Aku merasa tak berguna. Sudah menerima kepasrahan yang mulai menyelimuti.
"Botolku!" pekik Tuanku sedih, "Siapa yang berbuat?" tanyanya dengan marah.
Aku merasakan genggaman kuat, tapi tak terasa sakit. Ada rasa sakit yang lebih dibanding remasan kuat Tuanku.
Wajah Tuanku yang sedih, marah dan merasa bersalah, lebih membuat hancur.
Tak ada yang mengakui. Kulihat si pelaku hanya melirik sekilas dan kembali asyik bersenda gurau.
Temanku buku, pensil dan pulpen ribut memberitahukan. Namun bahasa mereka tak terdengar, suara mereka tak terjemahkan oleh alam semesta.
Rasanya cerita ku akan berakhir dengan berita; "Sebuah Botol Minum Pecah dan Bocor Sendiri". Sungguh tak mengasyikan, mengakhiri tugas sendiri, yang akhirnya terbuang dengan sia-sia.
"Dia yang melakukan!" kata sebuah suara lantang.
"Eh, apaan?" kata si pelaku berang, "salahnya sendiri meletakkan botol minumnya di pinggir!" sahutnya dengan garang.
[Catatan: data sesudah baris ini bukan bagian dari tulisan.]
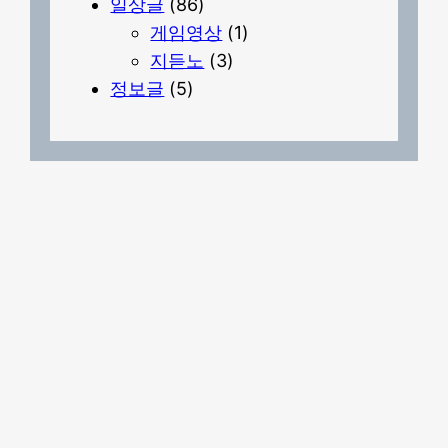
일상글
(86)
게임영상
(1)
지듣노
(3)
정보글
(5)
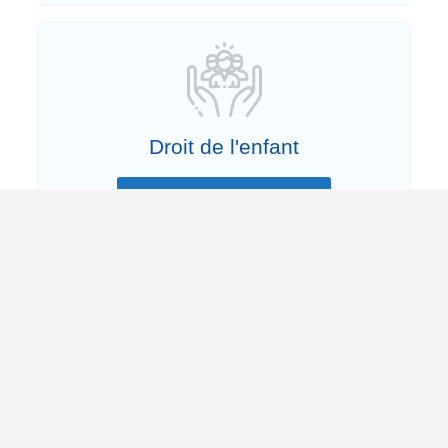
Droit de l'enfant
Avocat en droit de l'enfant
Droit du travail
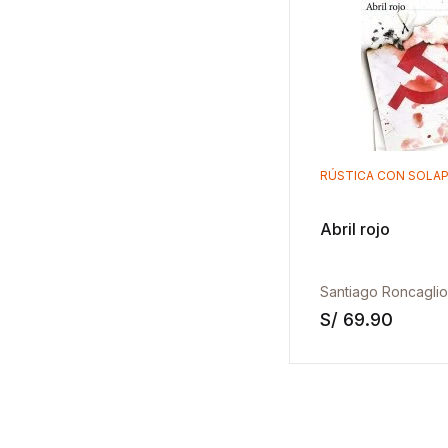
RÚSTICA CON SOLA
Abril rojo
Santiago Roncaglio
S/
69.90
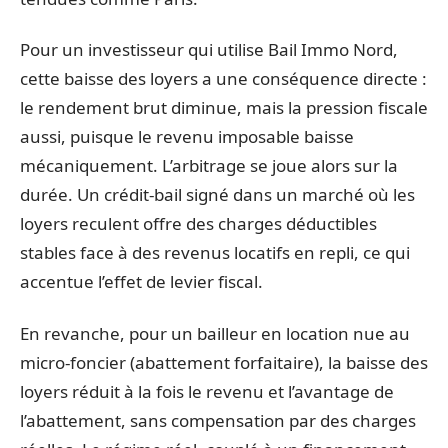
Pour un investisseur qui utilise Bail Immo Nord,
cette baisse des loyers a une conséquence directe :
le rendement brut diminue, mais la pression fiscale
aussi, puisque le revenu imposable baisse
mécaniquement. L’arbitrage se joue alors sur la
durée. Un crédit-bail signé dans un marché où les
loyers reculent offre des charges déductibles
stables face à des revenus locatifs en repli, ce qui
accentue l’effet de levier fiscal.
En revanche, pour un bailleur en location nue au
micro-foncier (abattement forfaitaire), la baisse des
loyers réduit à la fois le revenu et l’avantage de
l’abattement, sans compensation par des charges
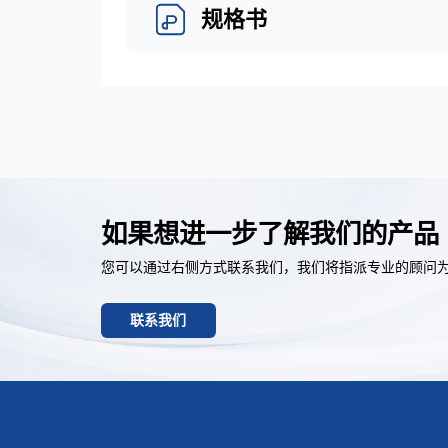
规格书
如果想进一步了解我们的产品
您可以通过右侧方式联系我们，我们将指派专业的顾问
联系我们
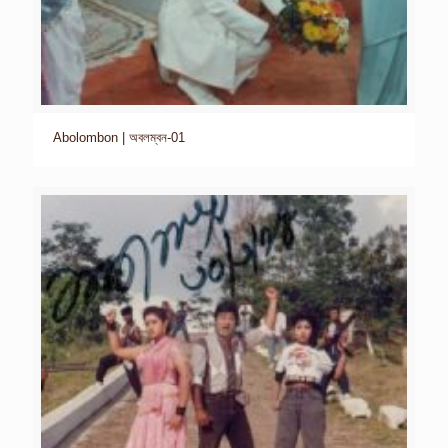
Abolombon | অবলম্বন-01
Tuanku menatap nya dengan tubuh menggigil. Aku melihat kabut gelap merayap pelan. Wajahnya sangat menyeramkan. Dapat kurasakan api itu berkobar, membakar hatinya.
Tiba-tiba getaran itu berhenti. Tuanku menundukkan kepalanya dan menatapku sedih. Tuanku menang, sorakku dalam hati. Amarah itu pergi, tenggelam dengan rasa sedih. Aku ikhlas untuk berada di tong sampah.